Location: Stored Product Insect Research Unit
Title: Formation of rigid, non-flight forewings (elytra)of a bettle requires two major cuticular proteins Authors
|Arakane, Yasuyuki -|
|Lomakin, Joseph -|
|Gehrke, Stevin -|
|Hiromasa, Yasuaki -|
|Tomich, John -|
|Muthukrishnan, Subbaratnam -|
|Kramer, Karl -|
|Kanost, Michael -|
Submitted to: Science
Publication Type: Peer Reviewed Journal
Publication Acceptance Date: March 12, 2012
Publication Date: April 1, 2012
Citation: Arakane, Y., Lomakin, J., Gehrke, S.H., Hiromasa, Y., Tomich, J.M., Muthukrishnan, S., Beeman, R.W., Kramer, K.J., Kanost, M.R. 2012. Formation of rigid, non-flight forewings (elytra)of a bettle requires two major cuticular proteins. Science. 8(4): e1002682. http://dx.doi.org/10.1371/journal.pgen.1002682. Interpretive Summary: Chitinous structures on insects such as the exoskeleton and digestive sac are vital for insect survival and could be exploited by appropriately-targeted biopesticides. We identified two new structural proteins in the red flour beetle exoskeleton that are important for conferring strength and rigidity to the adult cuticle. The proteins are the major protein components of wing covers, but are also found in other rigid portions of the exoskeleton. Absence of the proteins in wing covers through genetic manipulation leads to dehydration and death of the insect. Our ongoing gene discovery efforts in this pest insect continue to reveal new weaknesses that may lead to new methods of insect control.

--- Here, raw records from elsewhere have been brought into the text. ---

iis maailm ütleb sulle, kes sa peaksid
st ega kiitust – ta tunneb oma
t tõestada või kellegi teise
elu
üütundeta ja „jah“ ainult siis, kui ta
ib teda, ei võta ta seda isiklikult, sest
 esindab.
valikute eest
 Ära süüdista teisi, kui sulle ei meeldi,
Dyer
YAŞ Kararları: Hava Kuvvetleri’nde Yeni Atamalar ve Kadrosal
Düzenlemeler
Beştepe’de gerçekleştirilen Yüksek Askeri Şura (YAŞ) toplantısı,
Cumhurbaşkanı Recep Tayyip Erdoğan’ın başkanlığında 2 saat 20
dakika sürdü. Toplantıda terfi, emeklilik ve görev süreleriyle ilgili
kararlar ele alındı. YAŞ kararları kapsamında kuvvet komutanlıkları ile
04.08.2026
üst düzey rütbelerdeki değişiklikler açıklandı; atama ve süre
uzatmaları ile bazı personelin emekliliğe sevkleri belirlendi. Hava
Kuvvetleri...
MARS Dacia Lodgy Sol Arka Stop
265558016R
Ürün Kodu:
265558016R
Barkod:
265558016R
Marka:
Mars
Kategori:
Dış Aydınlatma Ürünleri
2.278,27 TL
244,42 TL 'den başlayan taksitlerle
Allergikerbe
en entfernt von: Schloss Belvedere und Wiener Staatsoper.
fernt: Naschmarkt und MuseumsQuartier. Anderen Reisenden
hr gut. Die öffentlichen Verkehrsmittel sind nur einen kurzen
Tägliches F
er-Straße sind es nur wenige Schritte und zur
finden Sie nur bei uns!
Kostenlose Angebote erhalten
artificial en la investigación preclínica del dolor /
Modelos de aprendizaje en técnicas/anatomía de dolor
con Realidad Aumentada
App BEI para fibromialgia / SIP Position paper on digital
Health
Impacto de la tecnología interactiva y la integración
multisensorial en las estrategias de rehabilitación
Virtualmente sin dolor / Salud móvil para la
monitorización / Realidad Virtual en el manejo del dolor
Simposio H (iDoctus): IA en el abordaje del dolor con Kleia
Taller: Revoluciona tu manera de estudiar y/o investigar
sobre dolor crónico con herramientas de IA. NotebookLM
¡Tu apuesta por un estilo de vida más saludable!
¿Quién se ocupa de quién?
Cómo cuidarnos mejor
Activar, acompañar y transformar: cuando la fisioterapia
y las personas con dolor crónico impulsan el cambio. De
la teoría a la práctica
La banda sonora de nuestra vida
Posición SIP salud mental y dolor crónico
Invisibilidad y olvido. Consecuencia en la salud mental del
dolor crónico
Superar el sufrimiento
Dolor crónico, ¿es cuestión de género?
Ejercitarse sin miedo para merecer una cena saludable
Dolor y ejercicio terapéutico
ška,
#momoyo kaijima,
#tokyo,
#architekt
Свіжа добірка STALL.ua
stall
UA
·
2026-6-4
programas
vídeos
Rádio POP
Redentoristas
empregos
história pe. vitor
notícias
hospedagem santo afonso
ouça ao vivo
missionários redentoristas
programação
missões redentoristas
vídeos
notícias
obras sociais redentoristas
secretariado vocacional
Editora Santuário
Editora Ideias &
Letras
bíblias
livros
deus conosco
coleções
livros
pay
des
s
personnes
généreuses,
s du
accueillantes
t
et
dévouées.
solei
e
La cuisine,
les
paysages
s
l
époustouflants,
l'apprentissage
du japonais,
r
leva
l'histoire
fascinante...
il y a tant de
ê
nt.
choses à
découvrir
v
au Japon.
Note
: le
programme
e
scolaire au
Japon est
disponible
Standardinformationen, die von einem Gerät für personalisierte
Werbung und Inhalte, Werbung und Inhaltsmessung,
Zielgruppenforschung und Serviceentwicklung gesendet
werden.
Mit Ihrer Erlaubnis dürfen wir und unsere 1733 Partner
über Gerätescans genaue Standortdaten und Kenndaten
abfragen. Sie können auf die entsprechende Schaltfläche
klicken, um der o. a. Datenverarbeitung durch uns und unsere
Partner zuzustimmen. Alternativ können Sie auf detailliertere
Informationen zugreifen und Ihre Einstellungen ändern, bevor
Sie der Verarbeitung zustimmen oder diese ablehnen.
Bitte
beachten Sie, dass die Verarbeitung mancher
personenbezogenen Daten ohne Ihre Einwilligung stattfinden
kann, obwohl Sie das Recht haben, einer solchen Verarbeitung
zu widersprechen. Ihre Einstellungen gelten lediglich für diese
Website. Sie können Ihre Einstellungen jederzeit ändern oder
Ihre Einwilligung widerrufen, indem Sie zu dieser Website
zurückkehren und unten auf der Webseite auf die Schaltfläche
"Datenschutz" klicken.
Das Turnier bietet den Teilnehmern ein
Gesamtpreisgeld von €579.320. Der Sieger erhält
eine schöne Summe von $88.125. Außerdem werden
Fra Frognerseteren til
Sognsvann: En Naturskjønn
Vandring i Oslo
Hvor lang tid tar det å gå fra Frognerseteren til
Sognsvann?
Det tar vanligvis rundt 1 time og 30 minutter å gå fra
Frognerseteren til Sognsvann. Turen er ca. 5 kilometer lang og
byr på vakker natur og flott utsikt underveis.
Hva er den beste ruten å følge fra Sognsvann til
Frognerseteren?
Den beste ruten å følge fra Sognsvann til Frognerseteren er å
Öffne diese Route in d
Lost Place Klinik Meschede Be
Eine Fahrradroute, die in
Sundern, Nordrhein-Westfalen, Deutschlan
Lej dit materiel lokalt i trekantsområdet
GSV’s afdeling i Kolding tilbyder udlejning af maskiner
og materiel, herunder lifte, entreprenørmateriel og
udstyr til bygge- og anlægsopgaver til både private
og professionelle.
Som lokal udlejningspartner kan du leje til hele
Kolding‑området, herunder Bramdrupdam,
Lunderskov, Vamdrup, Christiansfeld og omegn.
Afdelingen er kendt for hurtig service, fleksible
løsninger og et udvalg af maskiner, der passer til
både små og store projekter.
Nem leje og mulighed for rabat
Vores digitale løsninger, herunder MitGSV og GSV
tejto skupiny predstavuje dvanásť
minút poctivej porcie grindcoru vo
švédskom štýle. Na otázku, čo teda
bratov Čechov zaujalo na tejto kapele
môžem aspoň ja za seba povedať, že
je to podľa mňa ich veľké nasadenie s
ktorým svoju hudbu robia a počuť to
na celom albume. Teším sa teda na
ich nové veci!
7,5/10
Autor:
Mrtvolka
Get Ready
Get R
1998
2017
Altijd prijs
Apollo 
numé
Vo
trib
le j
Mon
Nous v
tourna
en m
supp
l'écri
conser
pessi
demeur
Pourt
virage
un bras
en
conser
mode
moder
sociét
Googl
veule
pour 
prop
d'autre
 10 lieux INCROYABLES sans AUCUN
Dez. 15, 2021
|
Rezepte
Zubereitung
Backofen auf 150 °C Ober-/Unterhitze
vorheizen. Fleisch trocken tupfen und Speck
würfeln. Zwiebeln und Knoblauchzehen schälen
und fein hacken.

Technical Abstract: Insect cuticle is composed primarily of chitin and structural proteins. To study the function of structural cuticular proteins, we examined proteins present in elytra (modified forewings that become highly sclerotized and pigmented covers for the hindwings) of the red flour beetle, Tribolium castaneum. We identified two highly abundant proteins, TcCPR27 (10 kDa) and TcCPR18 (20 kDa), which are also present in pronotum and ventral abdominal cuticles. Both are members of the Rebers and Riddiford family of cuticular proteins and contain RR2 motifs. Transcripts for both genes dramatically increase in abundance at the pharate adult stage and then decline quickly thereafter. Injection of specific double-stranded RNAs for each gene into penultimate or last instar larvae had no effect on larval-larval, larval-pupal or pupal-adult molting. The elytra of the resulting adults, however, were short, wrinkled, warped and fenestrated. TcCPR27-deficient insects could not fold their hindwings properly and died approximately one week after eclosion, probably because of dehydration. TcCPR18-deficient insects exhibited a similar but less dramatic phenotype. Immunolocalization studies confirmed the presence of TcCPR27 in elytral cuticle. The elytra from both dsTcCPR27- and dsTcCPR18-treated insects were less rigid than those from control insects. These results demonstrate that TcCPR27 and TcCPR18 are major structural proteins in the rigid elytral, dorsal, thoracic and ventral abdominal cuticles of the red flour beetle, and that both proteins are required for morphogenesis of the beetle’s elytra.